Besides the weakening mortgage, other pitfalls beset the investor. By various devices, including holding companies, non-voting or proportional-voting or management stock, protective committees, complexity and manipulation, the investor has been effectively relieved of control of his property. Through merchandising competition, trusted advisers have become unreliable. Remember the banks which recommended and sold foreign investments? An over-constant threat to the investor lies in the fluctuating business cycle which is inherent in our present economic system and which promises to increase in violence as we develop further divisions of labor and depend upon lengthened prucesses of production.
In view of these pitfalls there is no bond, stock, or other property which the investor can put away and forget. He must constantly supervise every security he owns. There are safeguards, however, by which he can reduce his risks, and there are helpful measures which investors coöperating can gradually bring about. Dr. Shaffner hopes but rather doubts that what is known as ‘economic planning’ can appreciably modify the fluctuation of the business cycle. Nevertheless, laissez faire is discredited, and something must be tried. Certainly better statistics, better industrial planning, better corporate regulation, better tax methods, unemployment insurance, public works programmes — these offer possibilities of moderating business swings. Among other helpful accomplishments would be uniform corporate accounting, increased publicity of operations, restriction and regulation of holding companies. Federal incorporation of interstate enterprises, and group investing through properly supervised investment, trusts and investment counsel organizations.
The losses of the depression focused attention on the raw deal investors had been receiving. Many states had had Blue Sky laws which gave a little protection to investors, but usually after the horse was stolen. The Federal Securities Act of 1933 covering new issues of securities, and the Securities Exchange Act of 1934 covering chiefly the operation of national stock exchanges, mark an all-time high for protection of the American investor. The government approves no securities, but it does compel timely and complete disclosure of many material facts.
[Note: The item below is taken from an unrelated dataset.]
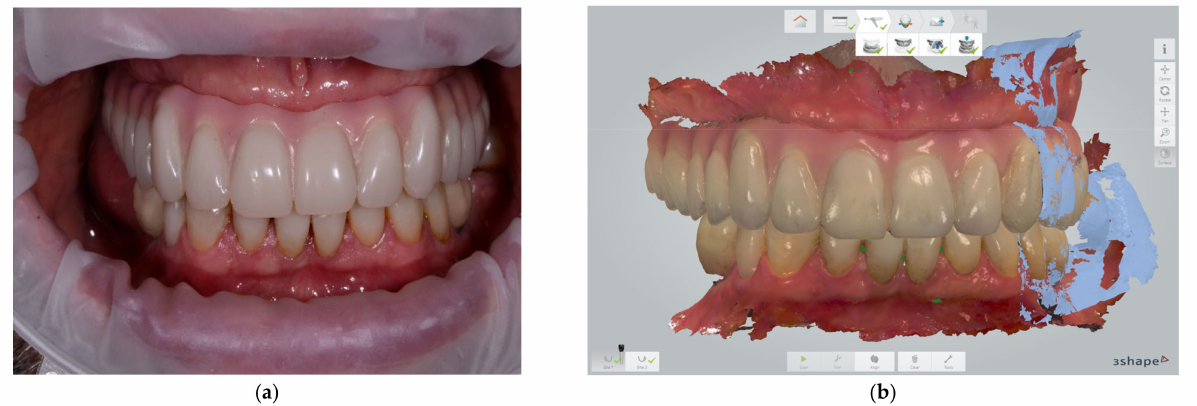
Figure 2. ( a ) Intraoral clinical view 4 months after installation of the maxillary full-arch fixed implant prosthesis on multi-unit abutment level. ( b ) The maxillary scan with the full-arch fixed implant prosthesis was saved in pre-preparation mode (3Shape Dental Desktop 1.7.9.1, 3Shape, Copenhagen, Denmark).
Not alone the legislature, but the judiciary is making a substantial contribution to investment safety. Many corporate managements have accepted the property of the shareholder for use essentially at their own discretion. Having lost control, the shareholder receives little or no information about the operation of his capital. He is virtually in the position of an ignorant and incompetent beneficiary. In cases of this sort the courts show an encouraging inclination to associate responsibility with power. Instead of contemplating the shareholder as employing a manager, the relationship is assuming a fiduciary character in which the manager becomes trustee for the shareholder.
No remedy can serve as a substitute for the necessity of close scrutiny before a contemplated investment his been made, or for continual watchfulness thereafter.
No layman should attempt to handle his investment unaided, any more than he would try to diagnose his own disease if he were ill. Even with the aid of experts, however, the investor must make some study of the subject himself. Dr. Shaffner’s book offers a competent, up-to-date, and interesting approach to the investor’s problem.